*Records for the exercise*:

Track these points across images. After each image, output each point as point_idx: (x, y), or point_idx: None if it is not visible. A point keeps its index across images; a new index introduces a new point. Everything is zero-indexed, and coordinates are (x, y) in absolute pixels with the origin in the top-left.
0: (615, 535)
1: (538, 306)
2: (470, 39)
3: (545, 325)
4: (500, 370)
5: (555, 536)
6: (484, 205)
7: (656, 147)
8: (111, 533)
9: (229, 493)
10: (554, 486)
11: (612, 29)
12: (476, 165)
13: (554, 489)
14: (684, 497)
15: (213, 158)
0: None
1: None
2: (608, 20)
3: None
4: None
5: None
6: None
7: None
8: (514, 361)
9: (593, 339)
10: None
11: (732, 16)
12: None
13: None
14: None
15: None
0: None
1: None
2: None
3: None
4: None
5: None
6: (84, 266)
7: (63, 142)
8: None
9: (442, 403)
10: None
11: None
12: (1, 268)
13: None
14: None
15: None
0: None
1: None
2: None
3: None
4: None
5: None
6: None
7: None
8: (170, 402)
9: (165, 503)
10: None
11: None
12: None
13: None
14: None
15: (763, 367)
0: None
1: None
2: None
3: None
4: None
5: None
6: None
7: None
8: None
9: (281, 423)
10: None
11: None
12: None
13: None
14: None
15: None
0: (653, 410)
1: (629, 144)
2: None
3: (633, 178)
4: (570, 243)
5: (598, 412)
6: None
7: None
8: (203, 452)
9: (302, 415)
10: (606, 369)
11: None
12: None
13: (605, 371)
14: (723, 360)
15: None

*To do*: Copy all the entries above word for word, keeping every line in its original order.

*Exercise solution*:
Track these points across images. After each image, output each point as point_idx: (x, y), or point_idx: None if it is not visible. A point keeps its index across images; a new index introduces a new point. Everything is zero-indexed, and coordinates are (x, y) in absolute pixels with the origin in the top-left.
0: (615, 535)
1: (538, 306)
2: (470, 39)
3: (545, 325)
4: (500, 370)
5: (555, 536)
6: (484, 205)
7: (656, 147)
8: (111, 533)
9: (229, 493)
10: (554, 486)
11: (612, 29)
12: (476, 165)
13: (554, 489)
14: (684, 497)
15: (213, 158)
0: None
1: None
2: (608, 20)
3: None
4: None
5: None
6: None
7: None
8: (514, 361)
9: (593, 339)
10: None
11: (732, 16)
12: None
13: None
14: None
15: None
0: None
1: None
2: None
3: None
4: None
5: None
6: (84, 266)
7: (63, 142)
8: None
9: (442, 403)
10: None
11: None
12: (1, 268)
13: None
14: None
15: None
0: None
1: None
2: None
3: None
4: None
5: None
6: None
7: None
8: (170, 402)
9: (165, 503)
10: None
11: None
12: None
13: None
14: None
15: (763, 367)
0: None
1: None
2: None
3: None
4: None
5: None
6: None
7: None
8: None
9: (281, 423)
10: None
11: None
12: None
13: None
14: None
15: None
0: (653, 410)
1: (629, 144)
2: None
3: (633, 178)
4: (570, 243)
5: (598, 412)
6: None
7: None
8: (203, 452)
9: (302, 415)
10: (606, 369)
11: None
12: None
13: (605, 371)
14: (723, 360)
15: None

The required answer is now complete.